No, The Droid4 requires the SIM to connect to 3G. The Droid4 uses the SIM card for the storage of the phone number, etc. I've removed my 4G sim, and set the phone to CDMA only (and EVDO as well), and it wont connect, and it says that the phone number is unknown.

In fact, with Verizon 4G phones, Verizon has stated that to switch phones, you just need to move the SIM from one to another.


----------



## Gasai Yuno (Jul 25, 2011)

That's pretty interesting. Did they fit both RUIM and USIM onto the UICC I wonder?..


----------



## Morlok8k (Jul 13, 2012)

Gasai Yuno said:


> That's pretty interesting. Did they fit both RUIM and USIM onto the UICC I wonder?..


That I couldn't say. I don't have the tools or ability to read the UICC.

If there are any apps that can give more info than the "SIM Info" app on the marketplace, I might be able to give you more info. As a lifelong CDMA user, SIM cards are fairly new to me.


----------



## Morlok8k (Jul 13, 2012)

Interesting...

I connected to my droid 4 with QPST and CDMA Workshop.

QPST would only see the phone with the 4GLTE sim card. (I dont have an activated microsim GSM card to try it in, so this could not be tested.)

CDMA Workshop was able to see the phone both with and without the 4G SIM.
CDMA Workshop showed valid data (My phone number, etc.) with the 4G card in, and showed either 0's or "failed" with the SIM removed.

So this confirms that this information is not stored in the NV like past CDMA phones.

Edit:
I was unable to read the R-UIM setting on the Droid 4. I just got the "Phone failed to answer" message.


----------



## My Wife Has Milk (Apr 16, 2012)

Morlok8k said:


> Note: I didnt want to use the .sbf that MWHM posted above, as I wanted to change my settings back. Since he didnt add a link to its source or add another .sbf to bring it back to its original state, I wanted to do this manually.
> 
> Well, I don't know what the exact problem was, but using QPST and CDMA workshop in conjunction with my D2G was a major headache.


You can change your settings back by flashing stock sbf,because that sbf I posted do no harm to your pds partition.
BTW,I forgot to tell you QPST must be 2.7 366 or above to work correctly with d2g,try high version and you'll be fine.


----------



## Morlok8k (Jul 13, 2012)

My Wife Has Milk said:


> You can change your settings back by flashing stock sbf,because that sbf I posted do no harm to your pds partition.
> BTW,I forgot to tell you QPST must be 2.7 355 or above to work correctly with d2g,try high version and you'll be fine.


Ahh, yeah i was using QPST 2.7 build 323

Oh, I totally understand that I could flash the full sbf to return, but its a "last resort", because I don't want to lose some of my customizations.


----------



## My Wife Has Milk (Apr 16, 2012)

Morlok8k said:


> Ahh, yeah i was using QPST 2.7 build 323
> 
> Oh, I totally understand that I could flash the full sbf to return, but its a "last resort", because I don't want to lose some of my customizations.

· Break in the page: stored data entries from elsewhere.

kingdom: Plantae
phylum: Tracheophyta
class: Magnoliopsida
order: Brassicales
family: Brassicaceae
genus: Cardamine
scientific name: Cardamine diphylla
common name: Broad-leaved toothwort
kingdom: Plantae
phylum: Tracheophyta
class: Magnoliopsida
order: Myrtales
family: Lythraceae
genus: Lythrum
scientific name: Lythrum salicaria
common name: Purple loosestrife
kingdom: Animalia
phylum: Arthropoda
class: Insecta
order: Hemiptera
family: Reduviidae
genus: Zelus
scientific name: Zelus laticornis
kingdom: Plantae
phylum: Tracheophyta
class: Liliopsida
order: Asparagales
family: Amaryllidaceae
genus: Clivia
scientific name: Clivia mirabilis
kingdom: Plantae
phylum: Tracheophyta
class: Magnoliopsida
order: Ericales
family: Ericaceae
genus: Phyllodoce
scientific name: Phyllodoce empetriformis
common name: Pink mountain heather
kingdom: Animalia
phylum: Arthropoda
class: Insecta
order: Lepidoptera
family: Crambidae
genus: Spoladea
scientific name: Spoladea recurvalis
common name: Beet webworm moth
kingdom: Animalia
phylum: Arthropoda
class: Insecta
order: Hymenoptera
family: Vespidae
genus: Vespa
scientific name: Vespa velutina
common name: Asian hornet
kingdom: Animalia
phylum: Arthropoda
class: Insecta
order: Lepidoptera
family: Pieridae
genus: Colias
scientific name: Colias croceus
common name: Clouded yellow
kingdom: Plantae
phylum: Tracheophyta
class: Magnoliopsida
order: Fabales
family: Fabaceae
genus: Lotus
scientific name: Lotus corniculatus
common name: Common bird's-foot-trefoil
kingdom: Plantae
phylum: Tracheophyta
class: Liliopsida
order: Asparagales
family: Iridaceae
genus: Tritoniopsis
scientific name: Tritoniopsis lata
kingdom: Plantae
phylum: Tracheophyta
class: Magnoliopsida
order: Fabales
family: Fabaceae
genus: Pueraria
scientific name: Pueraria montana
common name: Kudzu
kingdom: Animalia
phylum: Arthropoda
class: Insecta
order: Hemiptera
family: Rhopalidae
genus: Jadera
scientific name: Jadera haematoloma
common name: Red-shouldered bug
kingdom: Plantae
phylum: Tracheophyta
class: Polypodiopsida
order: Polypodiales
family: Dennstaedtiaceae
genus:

Use CWM to do a system & data backup.
There is nothing you would lose,except your lifetime,LOL.


----------



## Morlok8k (Jul 13, 2012)

true, except the unbanded radio. which i can get back - it just takes time.
thats why i opted to do the QPST/CW method - i'd only change the one setting, etc.

Hmm... that reminds me... I should do another nandroid - its been a while!


----------



## JakeRoxs (Jun 10, 2012)

If you want to preserve your band unlock but still be able to flash over it just use sbf_flash on linux (even in a VM it works for me).


----------



## Morlok8k (Jul 13, 2012)

JakeRoxs said:


> If you want to preserve your band unlock but still be able to flash over it just use sbf_flash on linux (even in a VM it works for me).


That would not flash the radio, correct.

But would that restore the NV edits that I changed?

The band unlock is an NV edit as well. So, If using sbf_flash with the stock firmware, it would restore the NV's to default, then the band unlock would need to be reapplied.

Anyways, that isn't the route i choose to go, so it really doesn't matter.


----------